The United States has seen a dramatic decrease in the incidence of active tuberculous disease (TB) over the past several decades. However, the rate of decrease has recently slowed in large part due to active TB cases in persons born outside the US, who now account for approximately 60% of all cases. Approximately 10% of persons with active TB are known to be co-infected with HIV. The patients at risk for active tuberculosis in a given healthcare facility can vary markedly according to the population served.

M. tuberculosis is usually transmitted only through air, and not by surface contact. It is carried in airborne particles called droplet nuclei that can be generated when persons who have pulmonary or laryngeal TB disease cough, sneeze or shout. Normal air currents can keep them airborne for prolonged periods of time and spread them throughout a room or building. After the droplet nuclei reach the lungs’ alveoli, local infection can be established, with potential for both dissemination to draining lymphatics and hematogenous spread throughout the body. The probability that a person who is exposed to M. tuberculosis will become infected depends on the concentration of infectious droplet nuclei in the air and the duration of exposure to a person with infectious TB disease. Once droplet nuclei fall onto a solid surface they rarely (if ever) become resuspended in the air so objects and surfaces in the vicinity of a patient with active pulmonary disease are not considered capable of transmitting infection, and do not require special handling.

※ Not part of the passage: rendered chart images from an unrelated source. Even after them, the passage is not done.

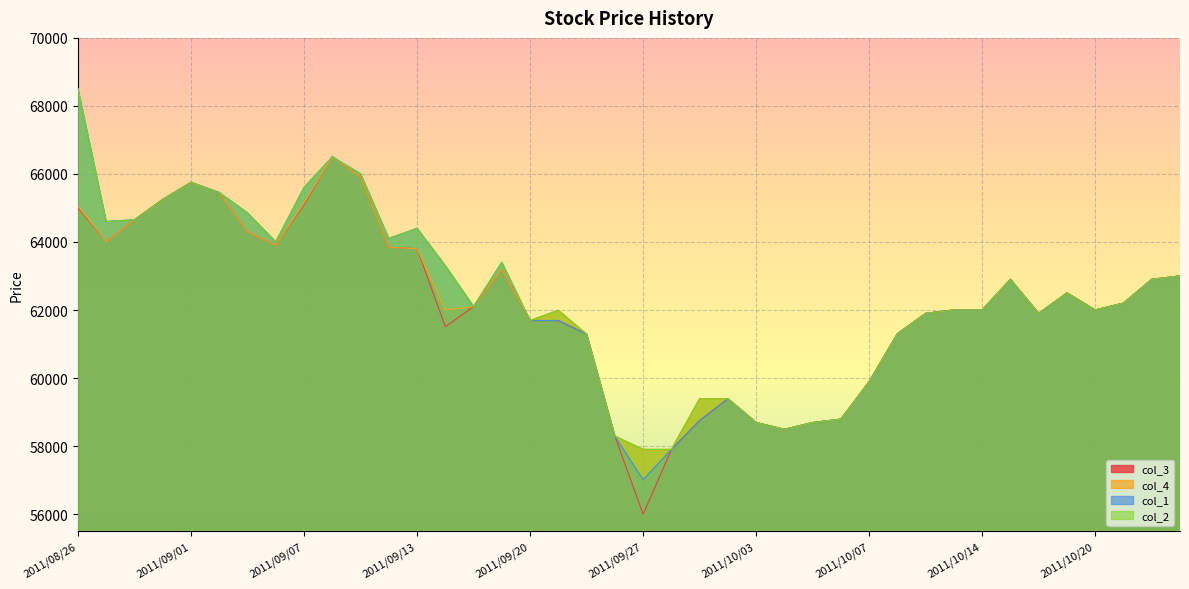

In col_4, how many points are higher than both neighbors (excluding endpoints)?

6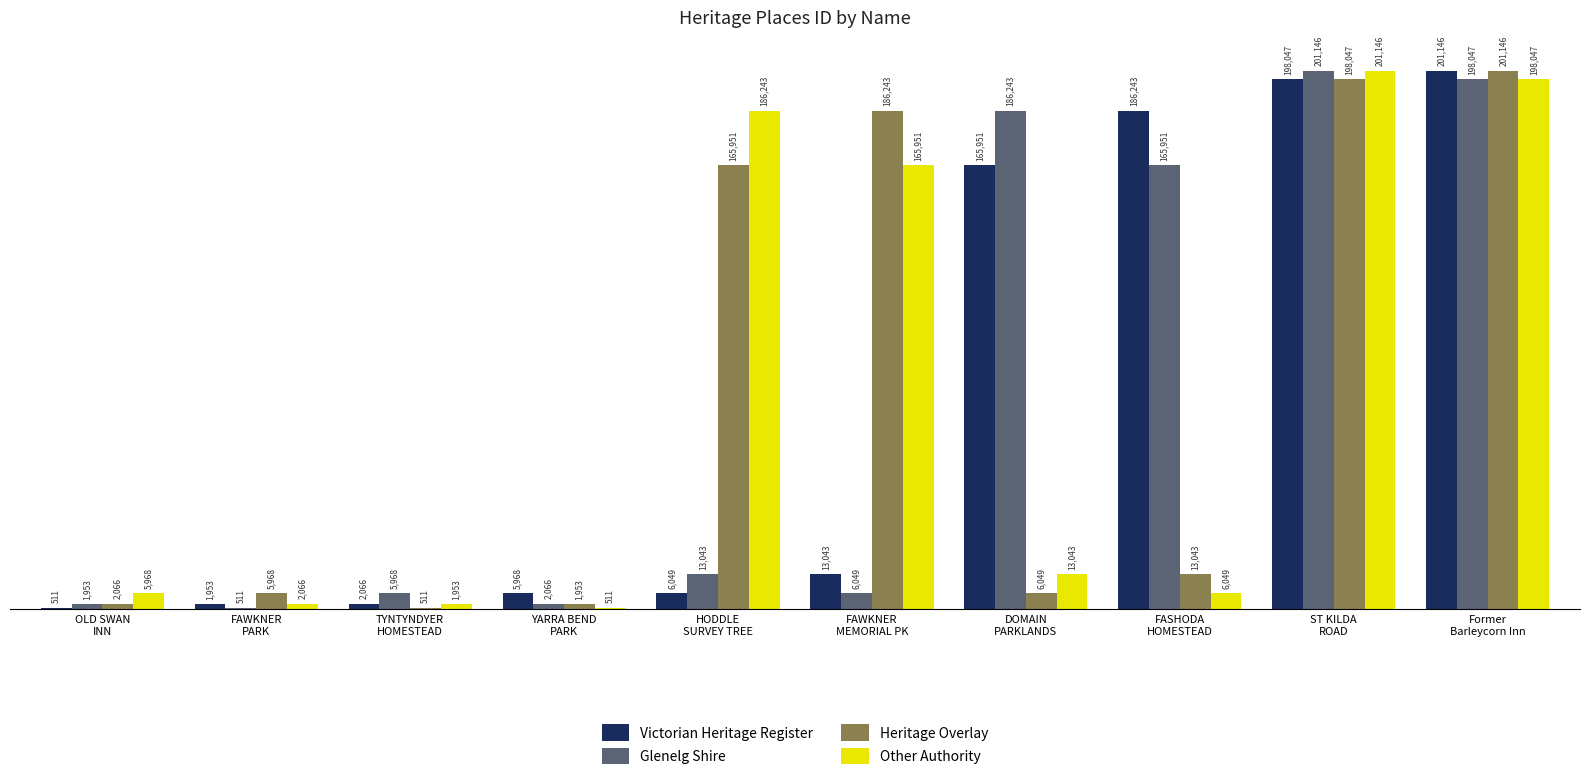

What is the sum of all Victorian Heritage Register values?

780977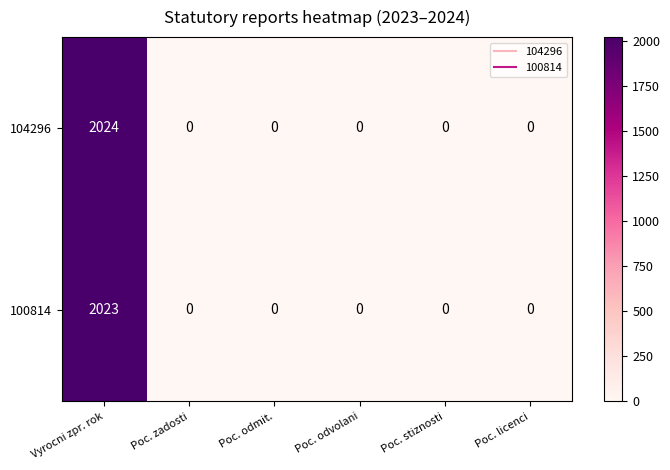

Which series has the largest total across all categories?

104296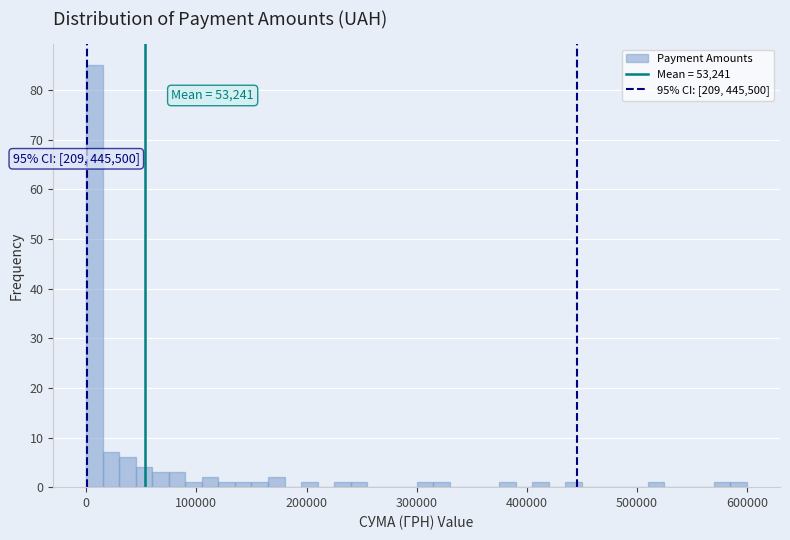

Around what value on the x-axis is the tallest bar? Give the approximate position of its centre, as read against the axis.

10000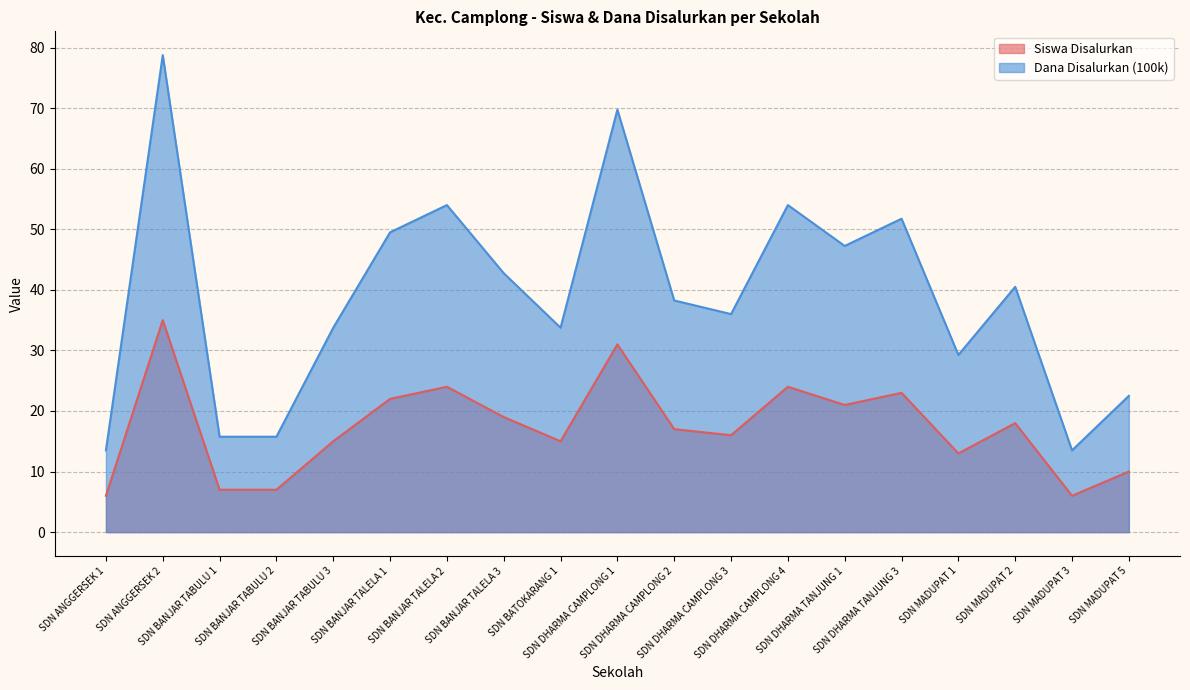

Reading left to right, transcribe all the data shown in this chart.

Siswa Disalurkan: 6.0	35.0	7.0	7.0	15.0	22.0	24.0	19.0	15.0	31.0	17.0	16.0	24.0	21.0	23.0	13.0	18.0	6.0	10.0
Dana Disalurkan (100k): 13.5	78.8	15.8	15.8	33.8	49.5	54.0	42.8	33.8	69.8	38.2	36.0	54.0	47.2	51.8	29.2	40.5	13.5	22.5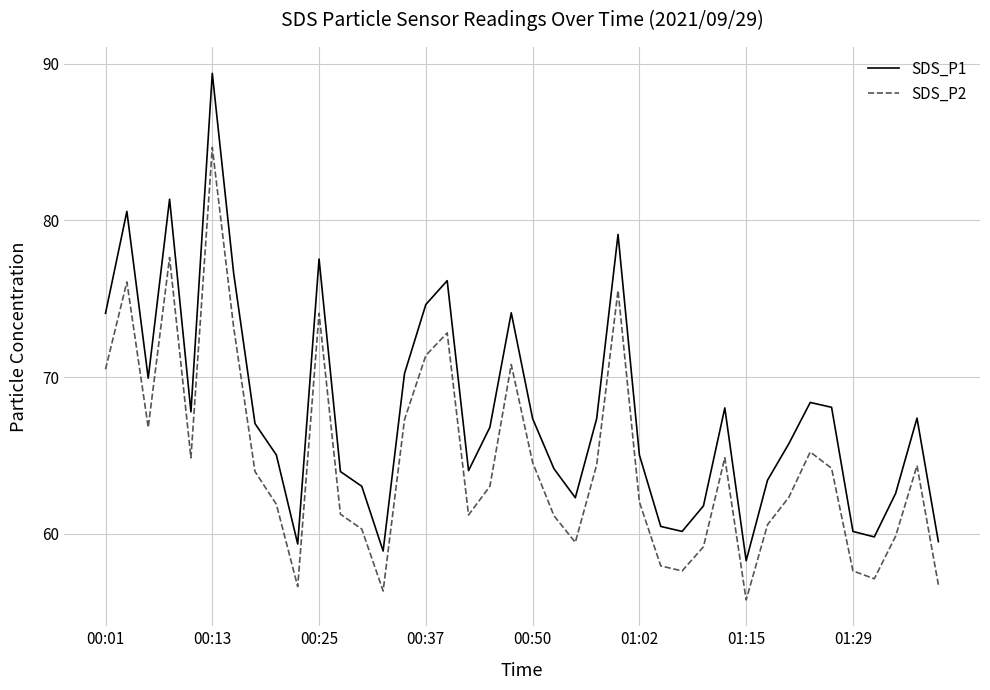

At how many categories does at least one series exceed 88?

1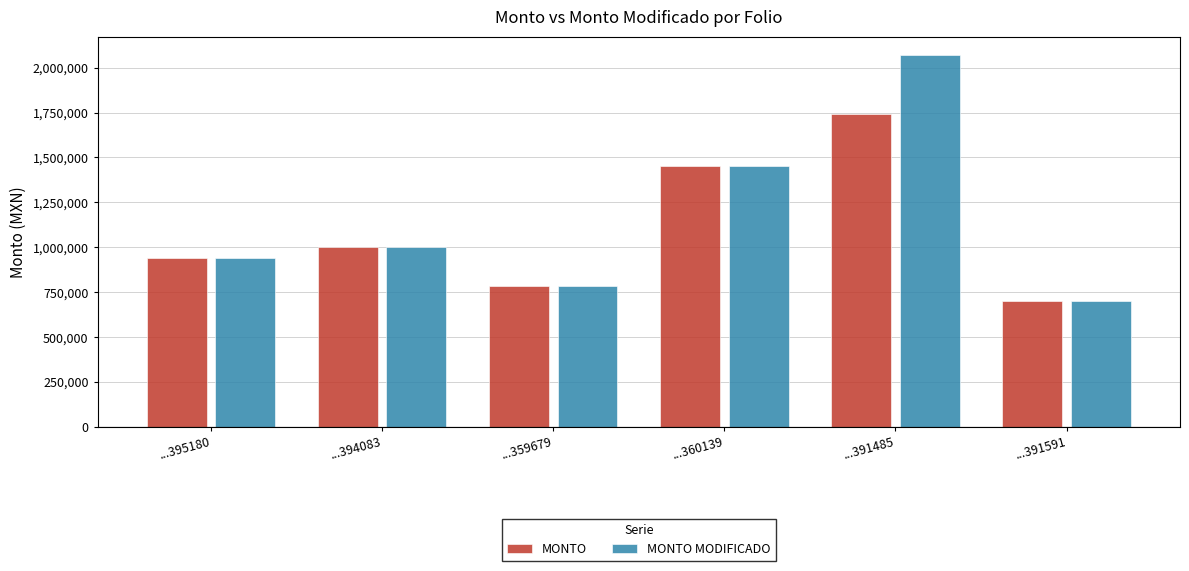

List the labels in order of MONTO value, smallest first.

...391591, ...359679, ...395180, ...394083, ...360139, ...391485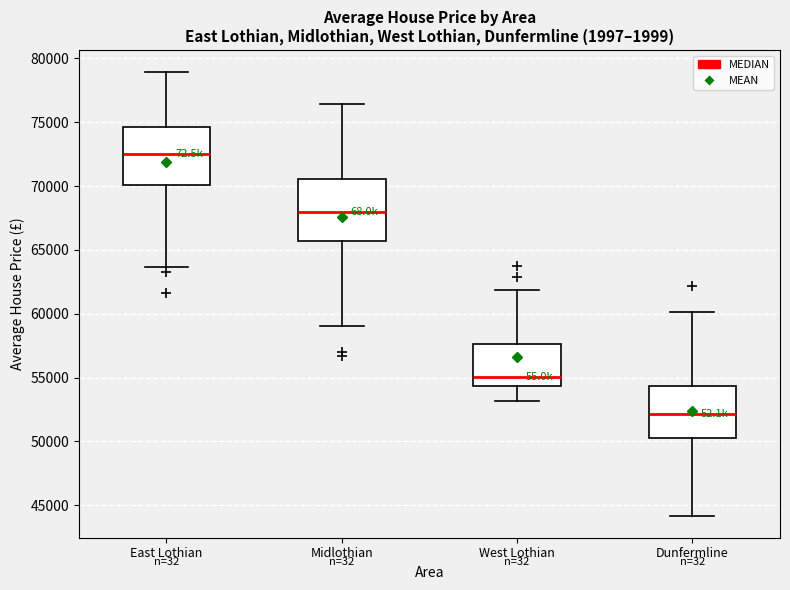

Which box has the highest median line?

East Lothian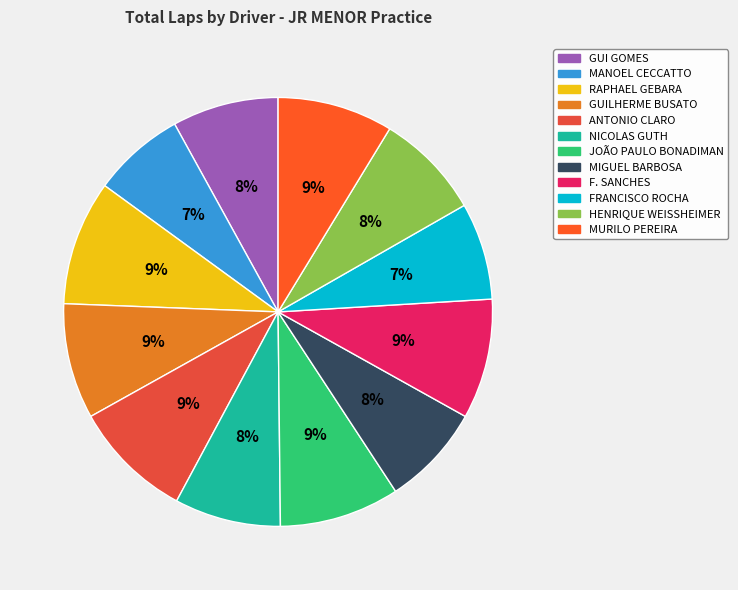

Does NICOLAS GUTH represent more than half of the total?

No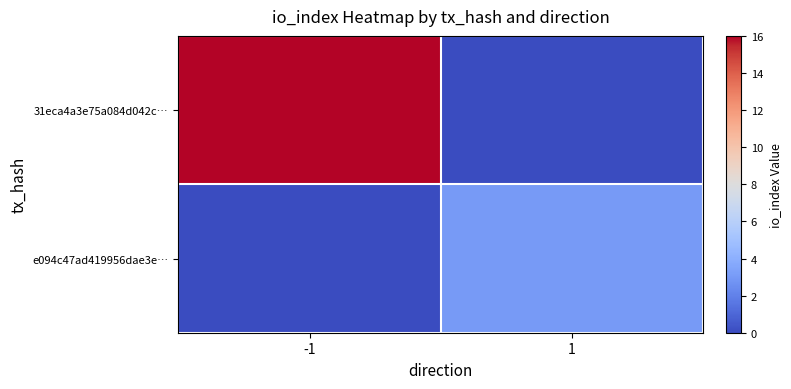

Reading left to right, transcribe all the data shown in this chart.

31eca4a3e75a084d042c…: -1=16	1=0
e094c47ad419956dae3e…: -1=0	1=3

After initial infection, the immune response usually limits additional multiplication of the tubercle bacilli. However, some bacilli remain in the body and are viable for years. This condition is referred to as latent tuberculosis infection (LTBI). Persons with LTBI are asymptomatic and cannot spread TB, but they can reactivate and develop active TB disease. Reactivation occurs in 5-10% of infected persons over their lifetime with the highest risk in the first several years after infection. When reactivation occurs, the individual becomes symptomatic and is capable of transmitting infection to others. Individuals with impaired immunity (from disease or medications) have a higher rate of progressing to active tuberculosis.

Immunologic test results for M. tuberculosis usually become positive within 2-12 weeks after exposure. In the United States, LTBI has been traditionally diagnosed using a Purified Protein Derivative (PPD)-based Tuberculin Skin Test (TST). The tuberculin skin test should NOT be used to rule out active tuberculosis, as there are too many false positives and false negatives for the test to be reliable.

While the receipt of BCG vaccine, given in some countries outside the US, may cause a false positive PPD TST, a positive PPD in a person vaccinated >10 years before likely represent true infection with M. tuberculosis. When there is uncertainty, interferon gamma release assay (IGRA) blood tests can distinguish a positive TST caused by BCG vaccination from one caused by infection with M. tuberculosis. The CDC no longer recommends routine annual TB testing of healthcare personnel; such testing should only be done if there is ongoing transmission at a healthcare facility or if there are particular groups at high risk.